**Problem to work on**
Leave out the pictures and output exactly the lines below from the one with "ring tip: (160, 126)" down to the one with "pinky tip: (76, 114)", both of them included.

**Given records**
= = =

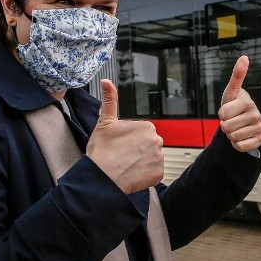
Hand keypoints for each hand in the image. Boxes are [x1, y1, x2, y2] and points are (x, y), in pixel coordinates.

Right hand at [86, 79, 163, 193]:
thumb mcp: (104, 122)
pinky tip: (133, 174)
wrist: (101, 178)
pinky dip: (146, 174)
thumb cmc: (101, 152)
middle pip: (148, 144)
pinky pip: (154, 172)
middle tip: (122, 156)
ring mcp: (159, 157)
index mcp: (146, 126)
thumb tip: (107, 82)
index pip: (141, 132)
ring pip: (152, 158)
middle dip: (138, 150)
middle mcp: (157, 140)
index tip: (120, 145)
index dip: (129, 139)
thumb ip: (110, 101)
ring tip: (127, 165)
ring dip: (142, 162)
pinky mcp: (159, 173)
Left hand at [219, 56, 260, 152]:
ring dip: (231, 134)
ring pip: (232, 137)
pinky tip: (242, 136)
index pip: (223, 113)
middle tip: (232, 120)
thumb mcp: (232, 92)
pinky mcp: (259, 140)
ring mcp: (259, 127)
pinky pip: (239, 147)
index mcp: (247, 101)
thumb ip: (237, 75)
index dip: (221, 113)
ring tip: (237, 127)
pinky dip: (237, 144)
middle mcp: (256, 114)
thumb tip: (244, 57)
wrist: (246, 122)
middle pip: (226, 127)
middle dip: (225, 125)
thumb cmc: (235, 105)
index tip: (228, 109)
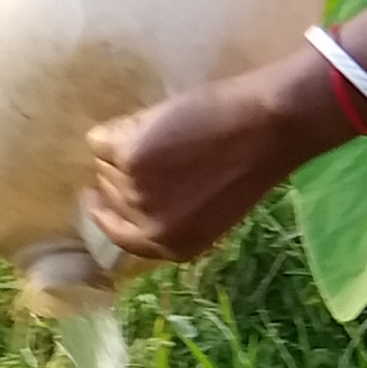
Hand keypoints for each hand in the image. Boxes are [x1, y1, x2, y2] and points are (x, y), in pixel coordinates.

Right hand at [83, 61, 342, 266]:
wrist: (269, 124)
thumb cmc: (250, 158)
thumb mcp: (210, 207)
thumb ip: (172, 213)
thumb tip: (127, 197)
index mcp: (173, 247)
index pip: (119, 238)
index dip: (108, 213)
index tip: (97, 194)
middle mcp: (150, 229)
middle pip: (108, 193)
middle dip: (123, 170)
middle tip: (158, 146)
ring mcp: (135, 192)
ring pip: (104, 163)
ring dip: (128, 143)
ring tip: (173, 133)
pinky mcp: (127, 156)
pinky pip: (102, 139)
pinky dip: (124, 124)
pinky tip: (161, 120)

= = =

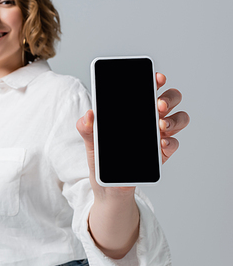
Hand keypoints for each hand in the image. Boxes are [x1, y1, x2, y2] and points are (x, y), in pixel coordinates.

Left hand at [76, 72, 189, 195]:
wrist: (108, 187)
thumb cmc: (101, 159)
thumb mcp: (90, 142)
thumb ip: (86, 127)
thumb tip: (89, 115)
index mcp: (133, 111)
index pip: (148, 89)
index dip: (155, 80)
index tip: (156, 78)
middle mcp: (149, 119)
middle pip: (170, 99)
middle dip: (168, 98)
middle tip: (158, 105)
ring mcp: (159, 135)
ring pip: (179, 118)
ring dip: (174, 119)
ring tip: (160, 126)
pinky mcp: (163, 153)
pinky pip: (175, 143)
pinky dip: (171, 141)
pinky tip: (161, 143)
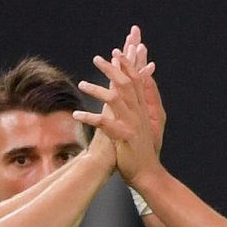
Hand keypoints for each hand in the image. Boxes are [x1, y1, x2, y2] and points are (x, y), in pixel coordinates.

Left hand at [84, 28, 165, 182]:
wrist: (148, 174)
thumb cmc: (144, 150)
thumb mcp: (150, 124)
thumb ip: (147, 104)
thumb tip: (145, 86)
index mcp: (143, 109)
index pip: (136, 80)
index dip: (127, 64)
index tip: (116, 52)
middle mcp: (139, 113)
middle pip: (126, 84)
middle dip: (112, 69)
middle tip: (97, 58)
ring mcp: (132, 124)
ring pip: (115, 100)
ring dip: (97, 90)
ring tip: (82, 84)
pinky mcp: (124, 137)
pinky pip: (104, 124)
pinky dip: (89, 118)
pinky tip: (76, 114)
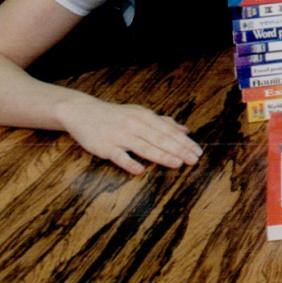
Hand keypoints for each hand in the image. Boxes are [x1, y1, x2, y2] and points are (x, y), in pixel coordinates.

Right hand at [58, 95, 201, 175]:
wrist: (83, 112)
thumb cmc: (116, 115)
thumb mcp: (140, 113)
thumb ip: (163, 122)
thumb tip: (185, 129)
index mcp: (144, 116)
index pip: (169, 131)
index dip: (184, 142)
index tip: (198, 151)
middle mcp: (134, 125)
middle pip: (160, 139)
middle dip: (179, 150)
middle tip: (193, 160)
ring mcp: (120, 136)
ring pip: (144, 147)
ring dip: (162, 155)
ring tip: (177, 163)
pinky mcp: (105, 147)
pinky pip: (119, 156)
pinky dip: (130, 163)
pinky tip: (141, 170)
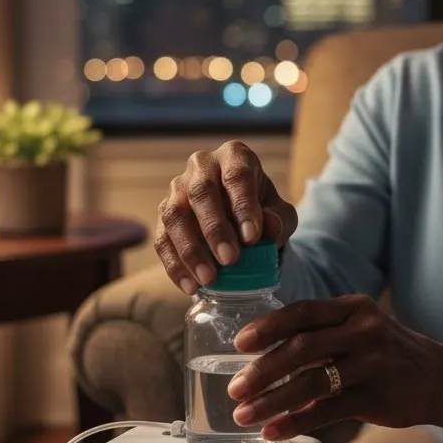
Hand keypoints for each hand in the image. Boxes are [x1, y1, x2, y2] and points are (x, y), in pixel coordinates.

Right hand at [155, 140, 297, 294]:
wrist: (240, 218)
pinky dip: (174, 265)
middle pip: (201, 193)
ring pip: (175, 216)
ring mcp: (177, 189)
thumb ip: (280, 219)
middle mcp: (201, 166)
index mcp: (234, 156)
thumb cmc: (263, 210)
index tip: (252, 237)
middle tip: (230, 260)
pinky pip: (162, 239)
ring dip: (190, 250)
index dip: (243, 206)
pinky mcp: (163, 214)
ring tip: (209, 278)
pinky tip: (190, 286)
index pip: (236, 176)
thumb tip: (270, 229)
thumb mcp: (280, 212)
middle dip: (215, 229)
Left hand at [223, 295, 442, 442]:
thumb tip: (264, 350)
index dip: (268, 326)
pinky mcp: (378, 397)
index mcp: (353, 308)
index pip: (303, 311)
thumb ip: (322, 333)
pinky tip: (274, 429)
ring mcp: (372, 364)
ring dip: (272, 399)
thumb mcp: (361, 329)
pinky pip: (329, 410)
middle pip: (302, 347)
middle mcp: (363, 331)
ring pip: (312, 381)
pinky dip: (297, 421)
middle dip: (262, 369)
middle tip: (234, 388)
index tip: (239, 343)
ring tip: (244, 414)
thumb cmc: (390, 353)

= = =

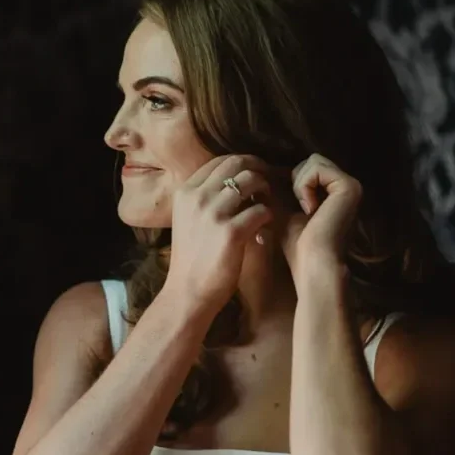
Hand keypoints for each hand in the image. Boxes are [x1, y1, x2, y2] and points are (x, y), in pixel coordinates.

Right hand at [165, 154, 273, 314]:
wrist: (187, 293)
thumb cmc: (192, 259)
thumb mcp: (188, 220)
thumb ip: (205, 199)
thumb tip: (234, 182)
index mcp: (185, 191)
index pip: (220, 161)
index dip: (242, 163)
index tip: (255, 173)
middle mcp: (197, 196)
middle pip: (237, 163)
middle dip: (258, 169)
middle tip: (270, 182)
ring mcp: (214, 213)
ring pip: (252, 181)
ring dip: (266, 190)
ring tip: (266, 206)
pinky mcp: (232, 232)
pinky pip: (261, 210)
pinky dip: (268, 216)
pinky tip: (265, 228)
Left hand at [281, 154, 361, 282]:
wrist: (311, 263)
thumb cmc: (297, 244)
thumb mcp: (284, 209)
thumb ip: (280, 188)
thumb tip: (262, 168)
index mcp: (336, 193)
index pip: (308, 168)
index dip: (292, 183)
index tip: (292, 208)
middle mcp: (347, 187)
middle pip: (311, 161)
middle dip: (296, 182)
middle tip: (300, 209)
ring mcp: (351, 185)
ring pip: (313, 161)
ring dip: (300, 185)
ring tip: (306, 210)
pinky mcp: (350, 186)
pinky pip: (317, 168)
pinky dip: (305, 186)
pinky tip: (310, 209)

= = =

**Expected answer**
ring tip: (160, 126)
pinky mcp: (163, 153)
pinky pip: (175, 143)
pinky dip: (171, 141)
pinky tip: (161, 143)
Hand keypoints for each hand in the image. Boxes are [x1, y1, x2, y2] and points are (x, y), in pixel coordinates.

Left hand at [84, 28, 165, 182]:
wrist: (148, 174)
thumb cmc: (144, 150)
thumb mcp: (150, 124)
thumb ip: (147, 104)
thumb tip: (145, 86)
index mcp: (143, 109)
index pip: (136, 80)
index dip: (127, 64)
index tip: (116, 52)
middle mcp: (139, 113)
middle pip: (126, 84)
middle dip: (112, 69)
middle tip: (97, 58)
ring mcp: (132, 124)
ring pip: (115, 100)
ring dip: (97, 90)
ring tip: (82, 84)
pinky mcp: (124, 137)
pinky pip: (104, 124)
pinky dip: (89, 118)
pinky tip: (76, 114)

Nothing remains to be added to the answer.